WHAW!  WHaw!  whaw!  But that's why Sanchez was allowed to stay in the game.  As Coach Rex would say, it's a collective effort.

But when your Special Teams unit has 9 players on the field, when just last week they were guilty of having only 10 players on the field for a play..., That's on the Coaching.

When your Quarterback is spiking the ball on first down and you try gimmicks like the Wild Cat..., That's on the Coaching.

Why so much of an ineffective LT and so little of Shonn Greene?  Eight carries for Greene?  That's on the Coaching.  But they could run no-where anyway.

After last week's disaster, the Jets responded with just the type of low point, paper tiger, misleading defensive effort they've earned this year's fearsome reputation with, against a too ordinary, unspectacular Miami offense which gives credence to the notion the Jets haven't beaten anybody good.

But his time there was no last second, come-back opportunity facilitated by opposing Coach ineptitude. And thus no last chance heroics like weeks prior to New England.  What was supposed to be a day when Mark Sanchez put last week safely behind him, instead turned out to be a recurring nightmare that haunted him into having an even worse game.

After New England and four fumbles later, Pittsburgh looms.

There's a SABOTEUR On Board the J-E-T:

And now to add more flammable material to the Green Wreckage and make things so much more worse than things need to be, The NEW YORK JETS have a Saboteur in their midst!!

A member of the Jets' sideline non-player personnel; the Strength and Conditioning Coach!, as it stands right now, is accused of tripping a Dolphins' player as a live play ended out of bounds.  Of course, further comment should be with-held until the NFL gets their hands on this..., or until tomorrow when everyone else starts talking about it!
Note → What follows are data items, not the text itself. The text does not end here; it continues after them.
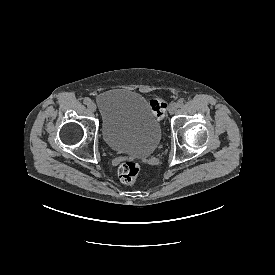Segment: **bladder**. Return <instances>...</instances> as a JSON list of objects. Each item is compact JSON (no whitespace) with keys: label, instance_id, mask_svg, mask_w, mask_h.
I'll use <instances>...</instances> for the list:
<instances>
[{"label":"bladder","instance_id":"1","mask_svg":"<svg viewBox=\"0 0 275 275\" xmlns=\"http://www.w3.org/2000/svg\"><path fill=\"white\" fill-rule=\"evenodd\" d=\"M96 104L103 139L112 150L136 158L153 153L160 141L161 126L142 95L116 89L100 94Z\"/></svg>","mask_w":275,"mask_h":275}]
</instances>
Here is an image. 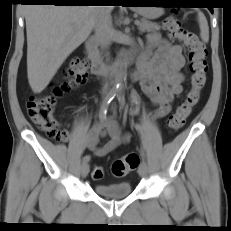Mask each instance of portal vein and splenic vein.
I'll return each mask as SVG.
<instances>
[{
	"label": "portal vein and splenic vein",
	"instance_id": "18ae733b",
	"mask_svg": "<svg viewBox=\"0 0 231 231\" xmlns=\"http://www.w3.org/2000/svg\"><path fill=\"white\" fill-rule=\"evenodd\" d=\"M135 24H136V25H139V24H140V22H139V21H135Z\"/></svg>",
	"mask_w": 231,
	"mask_h": 231
}]
</instances>
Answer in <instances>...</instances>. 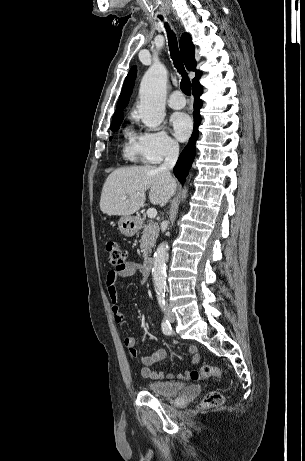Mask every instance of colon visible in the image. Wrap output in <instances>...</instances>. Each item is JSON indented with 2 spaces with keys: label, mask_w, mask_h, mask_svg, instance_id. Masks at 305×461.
Masks as SVG:
<instances>
[{
  "label": "colon",
  "mask_w": 305,
  "mask_h": 461,
  "mask_svg": "<svg viewBox=\"0 0 305 461\" xmlns=\"http://www.w3.org/2000/svg\"><path fill=\"white\" fill-rule=\"evenodd\" d=\"M106 254L110 265L117 271L123 270L127 264L126 251L116 242L106 244ZM220 371L217 367L204 365L199 369L192 370L189 378L193 381L210 377H219ZM224 397L219 391L208 392L199 404V408L208 409L219 407L223 404Z\"/></svg>",
  "instance_id": "5ec220e1"
}]
</instances>
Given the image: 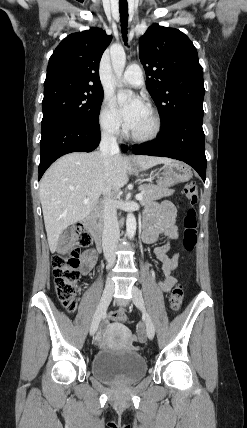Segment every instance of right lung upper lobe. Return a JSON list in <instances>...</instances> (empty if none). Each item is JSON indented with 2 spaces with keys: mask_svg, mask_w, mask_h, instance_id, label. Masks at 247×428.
Instances as JSON below:
<instances>
[{
  "mask_svg": "<svg viewBox=\"0 0 247 428\" xmlns=\"http://www.w3.org/2000/svg\"><path fill=\"white\" fill-rule=\"evenodd\" d=\"M110 41L111 36L97 28L63 39L50 57L44 92L62 87L102 89L99 62Z\"/></svg>",
  "mask_w": 247,
  "mask_h": 428,
  "instance_id": "right-lung-upper-lobe-1",
  "label": "right lung upper lobe"
}]
</instances>
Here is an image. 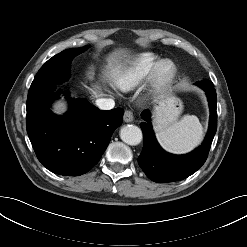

But if everything is, as it appeared, what a disgraceful act of ponderous absurdity!   It's unbelievable and at the same time, believable; very believable.  For in ANIMAL HOUSE, tripping dudes is funny!  The gentleman who "tripped-out" has been identified as Sal A. (why the link).  Article by Will Brinson:

And Sal's apology.
ProFootballTalk.nbcsports   Article by Gregg Rosenthal

Right now, The long roads of "HARD KNOCKS" Boulevard and "Ground and Pound" Avenue , at second glance, look like dead ends streets.

If this seemed rough it's because that's the way Rex likes it.  It's a HARD KNOCKS Life Baby!